Your answer should hold only the lines from the start of the data below through the line with "Figure 4. Force", copied exactly, with pictures left out.

### EXERCISE MATERIAL

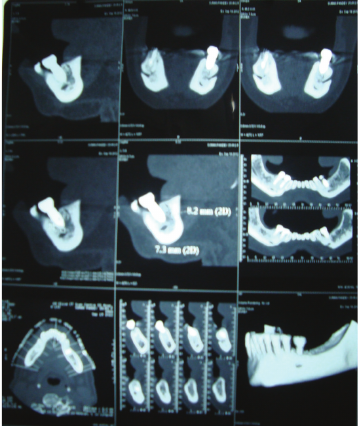
Figure 6: Dentascan 12 months after prosthetic rehabilitation.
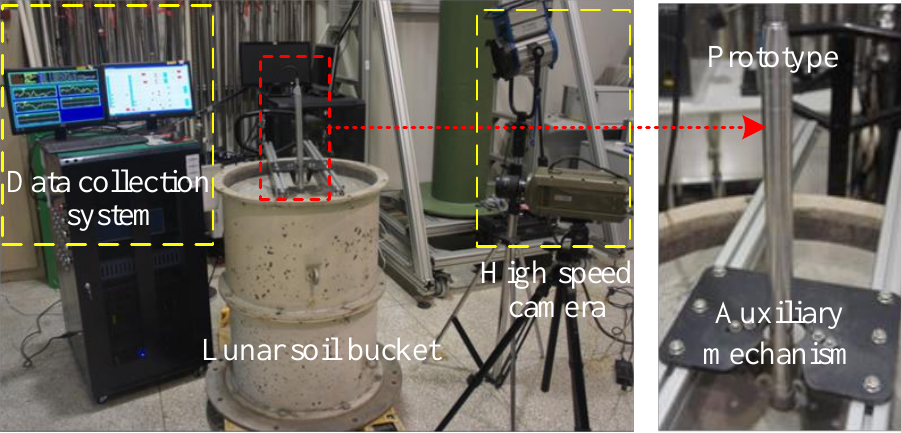
Figure 13. The penetration efficiency experiment platform.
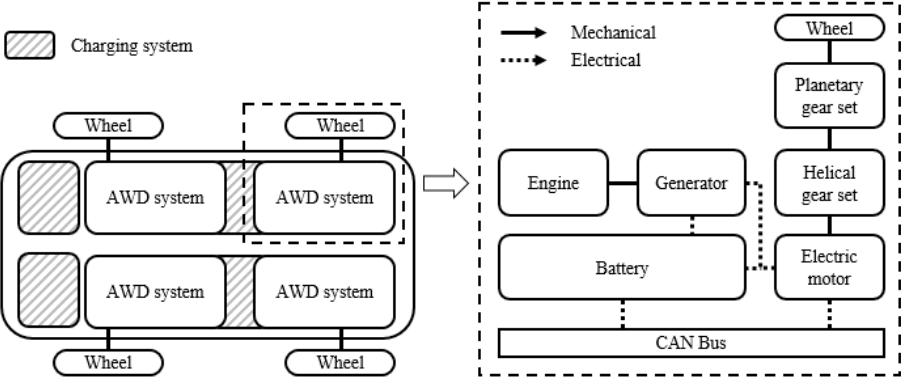
Figure 1. Schematic diagram of the power flow for the electric all-wheel-drive (AWD) tractor.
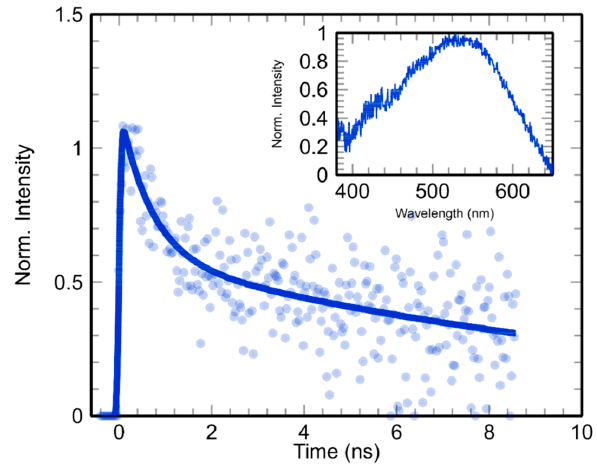
Figure 4. The intramolecular phosphate-to-sugar hole transfer kinetics and (inset) relevant spectral observation of phosphate radicals in aqueous nucleoside solutions upon ionizing radiation. The blue circles are experimental data points and the solid line is the best fit of these points.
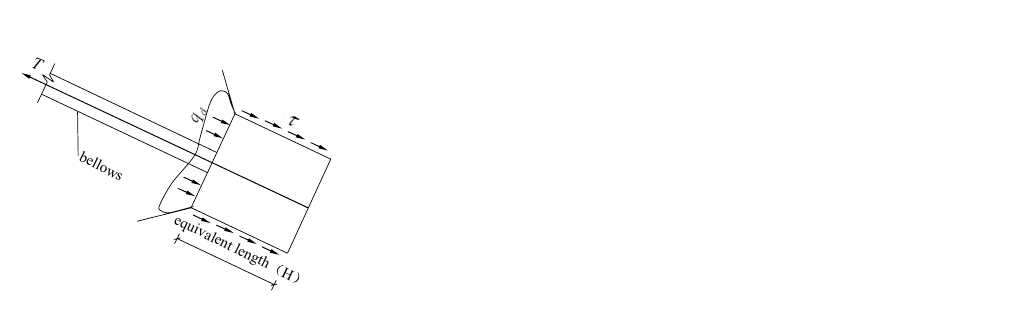
Figure 4. Force diagram of the anchor-pulling system in the phase of transition (joint of plastic zone).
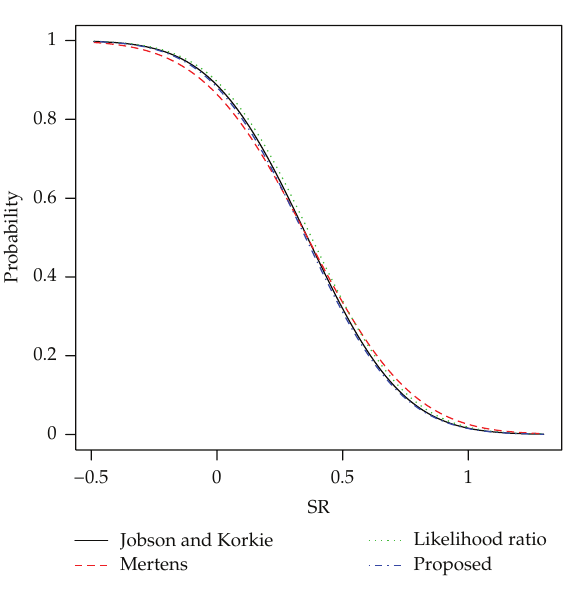
Figure 1: p value function for Fund.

######

## COMPLETED EXERCISE
Figure 6: Dentascan 12 months after prosthetic rehabilitation.
Figure 13. The penetration efficiency experiment platform.
Figure 1. Schematic diagram of the power flow for the electric all-wheel-drive (AWD) tractor.
Figure 4. The intramolecular phosphate-to-sugar hole transfer kinetics and (inset) relevant spectral observation of phosphate radicals in aqueous nucleoside solutions upon ionizing radiation. The blue circles are experimental data points and the solid line is the best fit of these points.
Figure 4. Force diagram of the anchor-pulling system in the phase of transition (joint of plastic zone).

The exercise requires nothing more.